The UK, of course, is not alone. The pace of technological change, particularly in regard to artificial intelligence (AI) and economic structural changes, is affecting many countries. The difference with the UK, however, said Professor Joe Nellis of Cranfield University, is that Britain has been “very, very poor at investing right across the economy but particularly in skills”, unlike many of its industrialised counterparts. “Investment is the engine of growth. Without that investment, not only in infrastructure, but in skills, we’re not going to go into another gear of growth in years ahead,” he said.

UK economy can catch up

There is a case for optimism, given there’s “a huge amount of scope to catch up with the rest of the world” according to Brewer: “The downside of being behind the productivity race means there is scope to make a lot of fairly easy gains just to catch up to where our competitors are.”

However, while green technology and AI were pinpointed as great opportunities for long-term investment in the UK, the instability in geopolitics continues to be a potential pinch point.

“There’s a possibility of another shock in terms of the energy crisis,” said Professor Dame Diane Coyle, Bennett Professor of Public Policy at the University of Cambridge. “The thing to watch out for is what happens to supply chains, because we’ve seen already that there were unexpected vulnerabilities in the previous shock. If there are more of those, that makes the possibility of long-term investments and growth all the harder.”

Coyle underlined the opportunity to increase productivity in the services sector, where inflation remains ‘sticky’: “That suggests those markets aren’t working very well. There’s something not functioning, but those are exactly the kinds of businesses where AI has the potential to increase productivity,” she said. “AI requires changing ways of working, structures and the jobs that people do, but there’s definitely some opportunity.”

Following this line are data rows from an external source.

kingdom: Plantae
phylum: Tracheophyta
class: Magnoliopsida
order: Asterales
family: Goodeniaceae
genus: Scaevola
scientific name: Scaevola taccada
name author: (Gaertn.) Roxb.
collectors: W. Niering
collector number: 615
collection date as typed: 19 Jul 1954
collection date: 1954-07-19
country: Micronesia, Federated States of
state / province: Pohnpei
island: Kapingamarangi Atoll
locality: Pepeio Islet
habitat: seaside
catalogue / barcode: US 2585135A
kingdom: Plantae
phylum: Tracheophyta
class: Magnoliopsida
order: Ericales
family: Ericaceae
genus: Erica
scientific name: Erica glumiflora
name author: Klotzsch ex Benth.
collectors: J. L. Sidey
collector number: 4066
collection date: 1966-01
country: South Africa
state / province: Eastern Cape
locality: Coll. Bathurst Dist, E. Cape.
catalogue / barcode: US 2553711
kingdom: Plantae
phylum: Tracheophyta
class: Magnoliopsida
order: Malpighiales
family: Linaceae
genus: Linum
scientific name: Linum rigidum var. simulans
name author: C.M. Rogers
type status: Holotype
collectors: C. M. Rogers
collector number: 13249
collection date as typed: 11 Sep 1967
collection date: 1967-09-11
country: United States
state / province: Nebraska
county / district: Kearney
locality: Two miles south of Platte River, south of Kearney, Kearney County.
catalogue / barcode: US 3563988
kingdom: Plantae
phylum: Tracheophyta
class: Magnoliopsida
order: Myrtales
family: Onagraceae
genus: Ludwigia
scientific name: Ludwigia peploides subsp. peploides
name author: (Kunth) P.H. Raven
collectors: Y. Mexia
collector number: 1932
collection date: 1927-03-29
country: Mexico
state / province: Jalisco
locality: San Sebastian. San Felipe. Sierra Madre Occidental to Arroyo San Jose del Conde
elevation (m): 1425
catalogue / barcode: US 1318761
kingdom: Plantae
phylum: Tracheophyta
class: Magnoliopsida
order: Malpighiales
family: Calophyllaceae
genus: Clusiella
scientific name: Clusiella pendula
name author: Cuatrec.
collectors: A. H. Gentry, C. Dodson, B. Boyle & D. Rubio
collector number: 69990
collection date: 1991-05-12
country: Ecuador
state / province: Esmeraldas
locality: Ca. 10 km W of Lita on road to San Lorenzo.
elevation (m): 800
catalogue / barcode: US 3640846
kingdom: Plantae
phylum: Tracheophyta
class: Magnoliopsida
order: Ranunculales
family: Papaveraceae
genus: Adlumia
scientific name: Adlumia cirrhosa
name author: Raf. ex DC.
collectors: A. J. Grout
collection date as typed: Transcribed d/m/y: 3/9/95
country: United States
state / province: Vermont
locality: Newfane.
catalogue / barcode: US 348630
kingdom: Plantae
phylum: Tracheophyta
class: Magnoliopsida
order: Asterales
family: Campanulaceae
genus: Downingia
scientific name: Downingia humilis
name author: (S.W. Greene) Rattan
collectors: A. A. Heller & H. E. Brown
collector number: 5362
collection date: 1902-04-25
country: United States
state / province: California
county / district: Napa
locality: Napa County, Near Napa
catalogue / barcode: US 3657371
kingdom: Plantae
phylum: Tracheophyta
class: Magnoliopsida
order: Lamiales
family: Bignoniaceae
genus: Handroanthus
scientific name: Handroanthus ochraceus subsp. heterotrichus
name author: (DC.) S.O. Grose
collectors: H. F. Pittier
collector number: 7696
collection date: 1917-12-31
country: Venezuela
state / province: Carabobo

The entrepreneurial spirit is alive and well in the UK, but Coyle warned that we have to move away from the policy churn the UK has experienced in the past decade or so. “The thing that worries me is, what’s the environment into which entrepreneurs are trying to shape their lives and build businesses? I hope we’re going to get five years where, come the Budget, they’ll leave in place for that period of time all of the important structural aspects, tax rates and industrial policy, to create a better environment to unleash the entrepreneurial spirit we have,” she said.

What will the Budget do?

The Labour government has announced the four central missions of its industrial strategy: 

  • delivering clean power by 2030; 
  • caring for the future; 
  • harnessing data for the public good; and 
  • building a resilient economy. 

It is hoped that the government will outline in more detail its industrial strategy around the time of the Budget on 30 October. “Ideally the Labour government would come in and say what their strategy is for the public finances, public investment, business tax, say it once and then go quiet again for a few years. That would be fantastic,” Brewer said.

Chancellor Rachel Reeves has also hinted that the Treasury may change its fiscal rules to allow for greater investment, which is expected to be announced in the Budget. “Now we don’t know how far Reeves is going to go in changing the rules. It could be a minor definitional tweak, or it could be something more substantive, saying: ‘I’m going to recognise that when I invest, I’m creating assets as well as borrowing,’” Brewer said.

Nellis said he would be looking for a cut in corporation tax from 25% back to 19%. “I still can’t understand why we went from 19% corporate tax to 25%. To me, that was a mistake. It would be wonderful if that was reversed.”

Coyle disagreed on the corporation tax rate cut, arguing that it didn’t make “a big difference to investment”. Rather, she said that keeping the regime stable was more important. “I think the whole package matters much more than the tax rates,” she said.